> [Extrait]:
»»

Ainsi, à l’heure où les risques psychosociaux sont aigus dans les organisations privées ou publiques, ceux qui sont appelés à gérer la communication étant des êtres humains, la célèbre maxime de Jean BODIN, « il n’y a richesse, ni force que d’hommes » est plus que jamais essentielle. Comme l’a rappelé le Président de la République, Ecouter est le préalable à toute stratégie, car avant d’élaborer une stratégie de communication, il convient d’écouter et de regarder, autrement dit savoir ce que les populations y compris les membres du Gouvernement, les travailleurs de l’administration pensent, ressentent, espèrent, est devenu un besoin impérieux.
Et si on s’arrêtait un moment sur la tendance au cloisonnement observable au sein de l’administration, force est de reconnaître qu’il génère d’inévitables conflits d’intérêts, qui constituent de fait de sérieux obstacles à la communication interne, voire à la productivité. Cet incroyable gâchis de compétences humaines et de moyens matériels provient d’une absence de communication, en oubliant que l’organisation constitue un tout, non un agrégat de mini centres économiques et sociaux, alors qu’il s’agit simplement d’expliquer les services à offrir.

««

(Entrées extraites d'une collection)
»»

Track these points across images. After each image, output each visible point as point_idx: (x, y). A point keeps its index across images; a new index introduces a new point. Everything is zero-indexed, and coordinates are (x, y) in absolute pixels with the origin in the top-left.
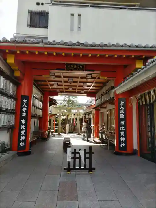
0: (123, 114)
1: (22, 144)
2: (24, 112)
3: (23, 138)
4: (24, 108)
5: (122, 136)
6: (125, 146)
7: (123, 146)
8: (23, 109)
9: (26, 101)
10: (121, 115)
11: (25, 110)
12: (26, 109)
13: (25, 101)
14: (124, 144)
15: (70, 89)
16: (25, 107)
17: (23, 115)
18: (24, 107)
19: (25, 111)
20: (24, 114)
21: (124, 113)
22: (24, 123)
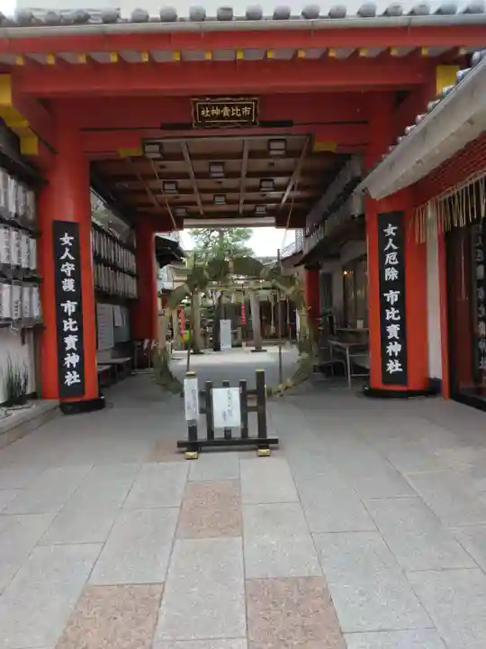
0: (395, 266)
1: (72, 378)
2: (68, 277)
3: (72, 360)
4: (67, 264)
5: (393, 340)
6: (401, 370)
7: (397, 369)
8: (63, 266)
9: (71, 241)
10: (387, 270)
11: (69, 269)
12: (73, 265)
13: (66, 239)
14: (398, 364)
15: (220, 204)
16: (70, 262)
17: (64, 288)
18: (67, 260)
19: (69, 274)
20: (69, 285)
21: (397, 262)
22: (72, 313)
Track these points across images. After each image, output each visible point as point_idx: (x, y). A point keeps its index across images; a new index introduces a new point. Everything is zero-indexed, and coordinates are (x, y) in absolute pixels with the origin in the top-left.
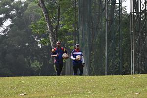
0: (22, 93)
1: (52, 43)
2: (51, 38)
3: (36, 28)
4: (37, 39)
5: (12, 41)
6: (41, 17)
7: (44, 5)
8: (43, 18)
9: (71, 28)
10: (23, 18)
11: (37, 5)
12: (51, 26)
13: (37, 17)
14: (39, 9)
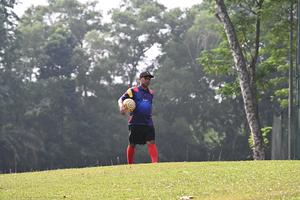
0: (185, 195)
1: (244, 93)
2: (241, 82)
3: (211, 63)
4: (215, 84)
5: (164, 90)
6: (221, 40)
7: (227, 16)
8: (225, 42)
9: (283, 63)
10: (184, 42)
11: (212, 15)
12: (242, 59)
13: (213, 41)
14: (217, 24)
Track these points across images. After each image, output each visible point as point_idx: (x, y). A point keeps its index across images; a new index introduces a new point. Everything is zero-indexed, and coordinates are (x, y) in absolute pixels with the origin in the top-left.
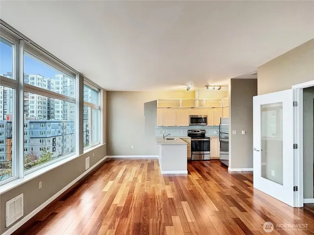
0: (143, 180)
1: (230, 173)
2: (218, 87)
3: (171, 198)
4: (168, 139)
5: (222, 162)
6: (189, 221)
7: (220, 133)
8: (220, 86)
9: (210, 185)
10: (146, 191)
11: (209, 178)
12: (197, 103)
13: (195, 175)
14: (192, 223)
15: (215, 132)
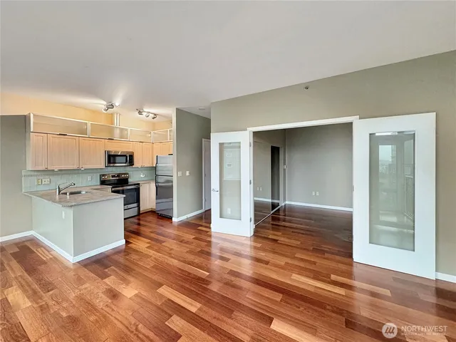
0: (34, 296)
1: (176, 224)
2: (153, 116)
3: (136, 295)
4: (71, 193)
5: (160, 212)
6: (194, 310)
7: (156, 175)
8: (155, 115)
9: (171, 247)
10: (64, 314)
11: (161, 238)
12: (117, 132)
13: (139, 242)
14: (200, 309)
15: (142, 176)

««

> [Vos tâches]:
1) Dites si chacune des affirmations suivantes concorde avec l'extrait sur la communication dans l'administration, en répondant par oui ou par non et en citant les mots décisifs de l'extrait. (a) L'extrait attribue à Jean Bodin la maxime « il n'y a richesse, ni force que d'hommes ». (b) Selon l'extrait, le cloisonnement au sein de l'administration favorise la communication interne. (c) L'extrait présente l'organisation comme un agrégat de mini centres économiques et sociaux.
2) Poursuivez l'extrait sur la communication dans l'administration à partir de sa dernière phrase.

> [Réponses par point]:
1)
(a) Oui : « la célèbre maxime de Jean BODIN » précède « il n’y a richesse, ni force que d’hommes ».
(b) Non : le cloisonnement engendre des conflits d'intérêts qui constituent « de sérieux obstacles à la communication interne ».
(c) Non : « l’organisation constitue un tout, non un agrégat de mini centres économiques et sociaux ».

2)
Pour donner du sens à la stratégie, favoriser la coopération, encourager l’innovation, répondre aux attentes des personnels par rapport au travail, les managers ont un rôle crucial à jouer. Ce qui nous amène à dire qu’il faut des managers et non des chefs. La communication managériale est « une communication portée directement par les managers, en vue de mobiliser leurs collaborateurs au service de la performance économique et sociale, ceci est un enjeu pour toute organisation qu’elle soit gouvernementale ou non. A l’heure où le décalage entre les aspirations des salariés et les pratiques des organisations grandit, leur performance repose plus que jamais sur la capacité des managers à maintenir une dynamique collective et à fédérer toutes les énergies autour d’une vision partagée qui est celle d’un Sénégal juste, prospère et souverain. Dans cet environnement de gestion axée sur les résultats, les ministres, les directeurs doivent être des managers et ainsi favoriser l’appropriation des décisions stratégiques et faciliter leur mise en œuvre. Pour accompagner le changement et ainsi renforcer la communication, le top management se doit de donner du sens au travail de tout un chacun, de travailler le discours en allant à l’essentiel et en faisant de sorte qu’il soit approprié par tous ceux qui sont appelés à parler au nom de leurs structures.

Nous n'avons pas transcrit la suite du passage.